EXERCISE SET >>
1 – Quote the coffee interview word for word, between "Our interview is" and "and Artisan Roast?", inclusive.
2 – Extend the coffee interview with Artisan Roast, picking up after its last sentence.

GIVEN TEXT START

Our interview is below. I hope you enjoy it. This interview is longer than my normal interviews but I certainly learned a lot from what John shared in our chat.

Could you tell me a bit about yourself and Artisan Roast?

In terms of Artisan Roast, I am involved in the procurement of single origins and blend coffees as well. Other elements of the role involve product development, designing roast profiles, writing the product copy and liaising with the roastery team to put this into place.I work from my lab through my consultancy Coffee Nexus, which is an industry consultancy working in value stream development work (import, export, etc.) Coffee Nexus is a certified SCA training campus as well, running green coffee, sensory and roasting courses when life is a little more normal.

My lab is in a different part to the roastery itself. A lot of product development does not happen in the roastery itself. We have got mechanisms to translate what happens on my one-kilo profile roaster and scale this onto the other roasters.

It’s interesting that you do product development away from the roastery itself.

GIVEN TEXT END
DATASET EXCERPT START

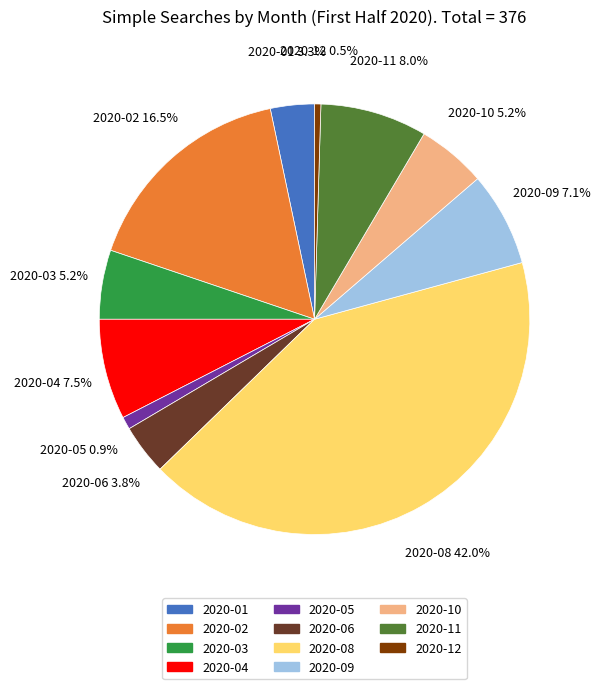

How many slices are in this pie chart?

11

DATASET EXCERPT END

ANSWERS BY ITEM >>
1 –
Our interview is below. I hope you enjoy it. This interview is longer than my normal interviews but I certainly learned a lot from what John shared in our chat.

Could you tell me a bit about yourself and Artisan Roast?

2 –
In an ideal world, my lab would be in the same place as the roastery. There is just not enough space to do that. But in a normal world, because I run training courses in central Edinburgh, people can get off the train and have a ten minute walk to where it is. The roastery is in a less accessible industrial estate in the south of Edinburgh.

In terms of my background working in previous roasteries, the lab and buying and quality assurance would always generally happen in the same physical space as the roastery.

Your title is Head of Coffee at Artisan Roast. I am curious as to whether you are on the ground floor helping directly influence product or are you in a more managerial role?

A bit of both. What I like about my job is that it always has a practical element. Generally in society, talking about career paths, one of the things I like about coffee is that you can maintain technical skills and have some managerial function with it. I am tasting every day and that is a really important part of who I am and what I want to do in terms of my career path.

And I think that smaller speciality businesses allow for that in a much easier way. I have some test roasts for some products that are going to launch next week. I am drinking a test roast of a product that is going to go on the website next Monday probably.

I am hands-on with the product development process. I am invested in the product development process and make sure the products are ones I am happy with. In terms of management, I am looking at a forward purchasing strategy and trying to set the company off in a direction in terms of cup quality and the message we are trying to put across. I also look at areas around coffee sustainability.

In small speciality businesses, the two job functions – managerial and technical – do not sit in isolation.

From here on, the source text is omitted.